▶ PROBLEM 1
In the legal text on the amphetamine charge, what weight did the BCI record for the substance?
▶ PROBLEM 2
Pick up the legal text on the amphetamine charge right after its final sentence and continue it.

▶ EXERCISE TEXT

════

Pursuant to R.C. 2925.01(D)(1)(g), the "bulk amount" of a Schedule II stimulant is defined as three grams if it is not in a final dosage form manufactured by an authorized person. Because the BCI weighed the substance at 300.2 grams, the indictment contained a major drug offender specification alleging that appellant possessed at least one hundred times the bulk amount of amphetamine.

In order to reverse a conviction because of insufficient evidence, an appellate court, after reviewing the evidence in a light most favorable to the prosecution, must determine, as a matter of law, that no rational trier of fact could have found the essential elements of the crime proven beyond a reasonable doubt. State v. Jenks (1991), 61 Ohio St. 3d 259, paragraph two of the syllabus. The appellate court may not resolve evidentiary conflicts in a defendant's favor, nor substitute its assessment of the credibility of the witnesses for that of the trier of fact.

════

▶ MATERIAL PROVIDED
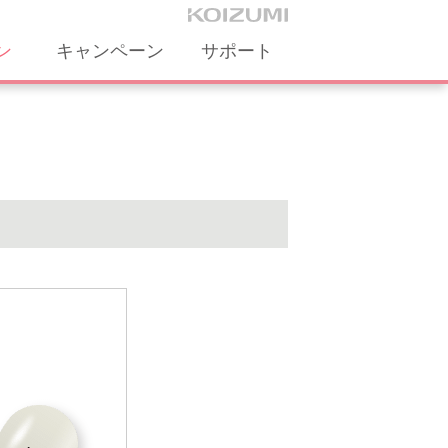
ン
キャンペーン
サポート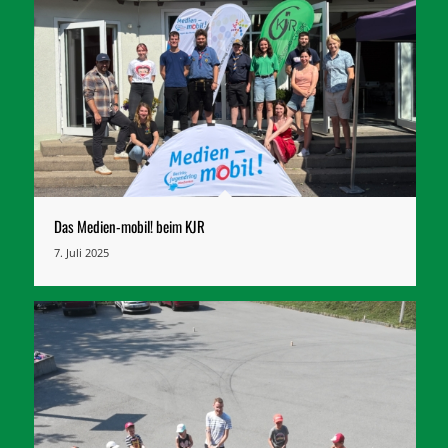
Das Medien-mobil! beim KJR
7. Juli 2025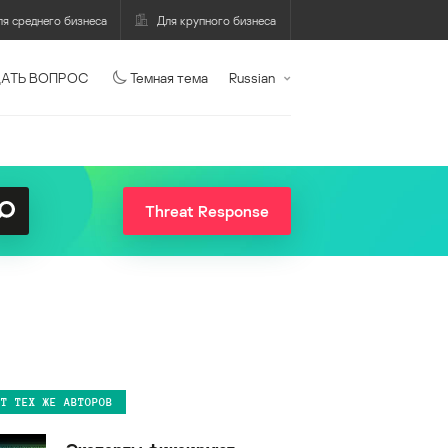
ля среднего бизнеса
Для крупного бизнеса
АТЬ ВОПРОС
Темная тема
Russian
Threat Response
ОТ ТЕХ ЖЕ АВТОРОВ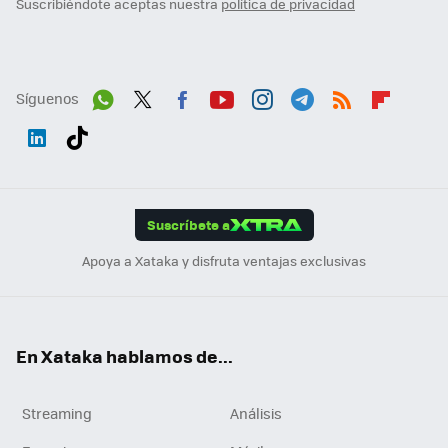
Suscribiéndote aceptas nuestra
política de privacidad
Síguenos
Wh
Twit
Fac
You
Inst
Tele
RSS
Flip
ats
ter
ebo
tub
agr
gra
boa
Link
Tikt
App
ok
e
am
m
rd
edI
ok
Suscríbete a
n
Apoya a Xataka y disfruta ventajas exclusivas
En Xataka hablamos de...
Streaming
Análisis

════

▶ EXERCISE ANSWER 1
300.2 grams

▶ EXERCISE ANSWER 2
In essence, sufficiency is a test of adequacy. Whether the evidence is legally sufficient to sustain a verdict is a question of law. State v. Thompkins (1997), 78 Ohio St. 3d 380, 386. In considering a manifest weight argument, a reviewing court is required to engage in a limited weighing of the evidence to determine whether there is enough competent, credible evidence to permit reasonable minds to find guilt beyond a reasonable doubt. Issues of witness credibility and the weight to attach to specific testimony still remain primarily within the province of the trier of fact, whose opportunity to make those assessments is superior to that of the reviewing court. State v. DeHass (1967), 10 Ohio St. 2d 230,231. Nevertheless, the appellate court must review the entire record and, after according deference to the role of the trier of fact, the reviewing court must weigh the evidence and all reasonable inferences and consider the credibility of witnesses to determine whether the trier of fact clearly lost its way, creating a manifest miscarriage of justice such that the conviction must be reversed and a new trial ordered. The discretionary power to grant a new trial should be exercised only in the exceptional case in which the evidence weighs heavily against a conviction.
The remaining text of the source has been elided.